[Provided entries — start]

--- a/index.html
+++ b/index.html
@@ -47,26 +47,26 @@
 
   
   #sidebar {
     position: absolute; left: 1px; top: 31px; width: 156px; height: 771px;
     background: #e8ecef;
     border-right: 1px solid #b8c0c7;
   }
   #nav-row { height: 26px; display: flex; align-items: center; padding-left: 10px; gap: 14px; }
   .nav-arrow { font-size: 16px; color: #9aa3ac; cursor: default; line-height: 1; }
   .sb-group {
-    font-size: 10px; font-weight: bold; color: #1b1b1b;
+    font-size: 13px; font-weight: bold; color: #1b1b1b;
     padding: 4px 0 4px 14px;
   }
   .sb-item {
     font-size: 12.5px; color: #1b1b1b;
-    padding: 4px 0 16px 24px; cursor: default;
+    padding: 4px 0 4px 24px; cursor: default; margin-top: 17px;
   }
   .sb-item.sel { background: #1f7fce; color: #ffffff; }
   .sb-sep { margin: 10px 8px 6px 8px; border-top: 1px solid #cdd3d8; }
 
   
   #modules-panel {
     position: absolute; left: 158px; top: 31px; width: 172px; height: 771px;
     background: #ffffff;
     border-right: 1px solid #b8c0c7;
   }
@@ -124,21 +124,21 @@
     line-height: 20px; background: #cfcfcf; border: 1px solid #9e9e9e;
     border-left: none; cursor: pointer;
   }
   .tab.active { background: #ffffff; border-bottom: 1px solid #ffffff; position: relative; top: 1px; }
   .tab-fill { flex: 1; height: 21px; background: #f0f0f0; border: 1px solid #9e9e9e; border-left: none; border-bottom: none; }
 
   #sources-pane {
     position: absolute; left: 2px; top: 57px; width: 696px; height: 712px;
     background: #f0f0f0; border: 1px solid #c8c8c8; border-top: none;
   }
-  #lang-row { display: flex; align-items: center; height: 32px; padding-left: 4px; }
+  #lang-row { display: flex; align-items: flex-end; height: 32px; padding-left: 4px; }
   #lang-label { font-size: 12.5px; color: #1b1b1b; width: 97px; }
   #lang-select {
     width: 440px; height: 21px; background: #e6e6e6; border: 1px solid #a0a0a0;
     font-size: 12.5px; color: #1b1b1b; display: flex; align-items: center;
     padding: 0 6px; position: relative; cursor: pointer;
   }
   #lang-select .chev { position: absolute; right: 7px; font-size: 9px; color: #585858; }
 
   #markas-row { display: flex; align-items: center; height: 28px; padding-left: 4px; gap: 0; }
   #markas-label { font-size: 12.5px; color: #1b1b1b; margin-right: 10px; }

[Provided entries — finish]
[Provided entries — start]

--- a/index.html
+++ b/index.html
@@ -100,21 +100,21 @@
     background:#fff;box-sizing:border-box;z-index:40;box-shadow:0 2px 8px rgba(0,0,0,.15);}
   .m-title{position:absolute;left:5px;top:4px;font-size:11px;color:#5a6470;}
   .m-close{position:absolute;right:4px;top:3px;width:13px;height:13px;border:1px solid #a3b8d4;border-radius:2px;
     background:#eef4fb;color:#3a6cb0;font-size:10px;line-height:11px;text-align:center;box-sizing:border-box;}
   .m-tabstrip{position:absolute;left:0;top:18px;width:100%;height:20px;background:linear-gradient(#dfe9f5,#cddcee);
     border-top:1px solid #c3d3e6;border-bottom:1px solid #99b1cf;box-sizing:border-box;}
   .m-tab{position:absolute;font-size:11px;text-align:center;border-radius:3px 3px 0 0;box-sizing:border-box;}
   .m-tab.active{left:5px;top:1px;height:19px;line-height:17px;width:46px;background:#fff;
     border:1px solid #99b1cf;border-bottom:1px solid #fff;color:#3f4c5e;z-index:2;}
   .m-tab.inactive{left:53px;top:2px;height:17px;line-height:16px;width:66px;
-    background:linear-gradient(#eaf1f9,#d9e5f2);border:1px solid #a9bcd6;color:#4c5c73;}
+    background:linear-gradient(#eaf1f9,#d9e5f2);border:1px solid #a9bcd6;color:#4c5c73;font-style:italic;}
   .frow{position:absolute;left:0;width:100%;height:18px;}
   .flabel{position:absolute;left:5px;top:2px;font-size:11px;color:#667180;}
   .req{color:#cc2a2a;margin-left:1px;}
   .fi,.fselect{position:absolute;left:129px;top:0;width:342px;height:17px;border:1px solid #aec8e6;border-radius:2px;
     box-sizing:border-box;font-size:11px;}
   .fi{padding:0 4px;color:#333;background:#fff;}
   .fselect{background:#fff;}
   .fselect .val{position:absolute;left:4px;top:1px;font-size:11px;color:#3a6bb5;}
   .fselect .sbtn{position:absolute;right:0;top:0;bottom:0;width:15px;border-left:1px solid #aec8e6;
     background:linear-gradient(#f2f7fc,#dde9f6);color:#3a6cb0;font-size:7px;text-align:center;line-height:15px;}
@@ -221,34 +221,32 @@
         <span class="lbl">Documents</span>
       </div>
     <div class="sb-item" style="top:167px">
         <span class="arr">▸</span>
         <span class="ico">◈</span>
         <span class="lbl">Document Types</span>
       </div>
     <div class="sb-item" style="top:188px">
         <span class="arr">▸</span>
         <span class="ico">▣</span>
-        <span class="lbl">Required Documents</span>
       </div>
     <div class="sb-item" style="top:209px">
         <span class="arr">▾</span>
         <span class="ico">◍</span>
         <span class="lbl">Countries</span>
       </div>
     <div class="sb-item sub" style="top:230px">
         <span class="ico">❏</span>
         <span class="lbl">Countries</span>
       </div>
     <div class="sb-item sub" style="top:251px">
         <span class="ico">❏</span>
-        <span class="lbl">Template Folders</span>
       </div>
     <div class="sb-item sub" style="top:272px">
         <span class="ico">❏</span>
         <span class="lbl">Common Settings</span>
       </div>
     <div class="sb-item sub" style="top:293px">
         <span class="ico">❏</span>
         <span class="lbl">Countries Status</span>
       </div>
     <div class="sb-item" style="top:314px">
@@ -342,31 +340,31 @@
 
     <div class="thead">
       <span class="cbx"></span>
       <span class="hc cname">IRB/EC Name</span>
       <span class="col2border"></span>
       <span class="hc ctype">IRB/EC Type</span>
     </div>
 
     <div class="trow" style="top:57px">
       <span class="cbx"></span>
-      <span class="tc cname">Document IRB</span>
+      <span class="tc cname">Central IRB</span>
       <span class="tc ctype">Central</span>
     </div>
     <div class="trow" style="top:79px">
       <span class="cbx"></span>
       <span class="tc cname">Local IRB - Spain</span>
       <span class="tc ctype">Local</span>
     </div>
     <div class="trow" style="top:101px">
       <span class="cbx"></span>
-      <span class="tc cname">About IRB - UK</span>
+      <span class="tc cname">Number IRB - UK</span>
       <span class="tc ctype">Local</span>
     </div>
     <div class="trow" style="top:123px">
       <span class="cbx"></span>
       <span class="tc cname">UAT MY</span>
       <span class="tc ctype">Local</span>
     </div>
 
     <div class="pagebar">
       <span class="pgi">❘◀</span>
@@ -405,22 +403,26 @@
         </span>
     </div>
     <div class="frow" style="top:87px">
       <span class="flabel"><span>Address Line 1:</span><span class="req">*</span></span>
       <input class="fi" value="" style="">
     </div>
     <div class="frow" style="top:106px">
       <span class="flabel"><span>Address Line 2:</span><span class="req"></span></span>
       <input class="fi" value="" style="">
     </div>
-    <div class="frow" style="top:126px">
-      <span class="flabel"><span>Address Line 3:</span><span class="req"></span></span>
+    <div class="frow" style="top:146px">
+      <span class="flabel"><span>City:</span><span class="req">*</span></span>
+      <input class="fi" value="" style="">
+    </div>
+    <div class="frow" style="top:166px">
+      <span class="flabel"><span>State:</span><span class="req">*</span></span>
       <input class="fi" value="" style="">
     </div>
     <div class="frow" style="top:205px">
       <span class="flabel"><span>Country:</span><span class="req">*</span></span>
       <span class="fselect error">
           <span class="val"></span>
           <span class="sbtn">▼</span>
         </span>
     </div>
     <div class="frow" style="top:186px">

[Provided entries — finish]

- **What the task requires**
Retype word for word everything in the listing above from the line that holds "background: #f0f0f0; border: 1px solid #c8c8c8;" down to the line that holds "#1b1b1b; margin-right: 10px;". Keep both end lines and leave out the rest.

- **Written response**
     background: #f0f0f0; border: 1px solid #c8c8c8; border-top: none;
   }
-  #lang-row { display: flex; align-items: center; height: 32px; padding-left: 4px; }
+  #lang-row { display: flex; align-items: flex-end; height: 32px; padding-left: 4px; }
   #lang-label { font-size: 12.5px; color: #1b1b1b; width: 97px; }
   #lang-select {
     width: 440px; height: 21px; background: #e6e6e6; border: 1px solid #a0a0a0;
     font-size: 12.5px; color: #1b1b1b; display: flex; align-items: center;
     padding: 0 6px; position: relative; cursor: pointer;
   }
   #lang-select .chev { position: absolute; right: 7px; font-size: 9px; color: #585858; }
 
   #markas-row { display: flex; align-items: center; height: 28px; padding-left: 4px; gap: 0; }
   #markas-label { font-size: 12.5px; color: #1b1b1b; margin-right: 10px; }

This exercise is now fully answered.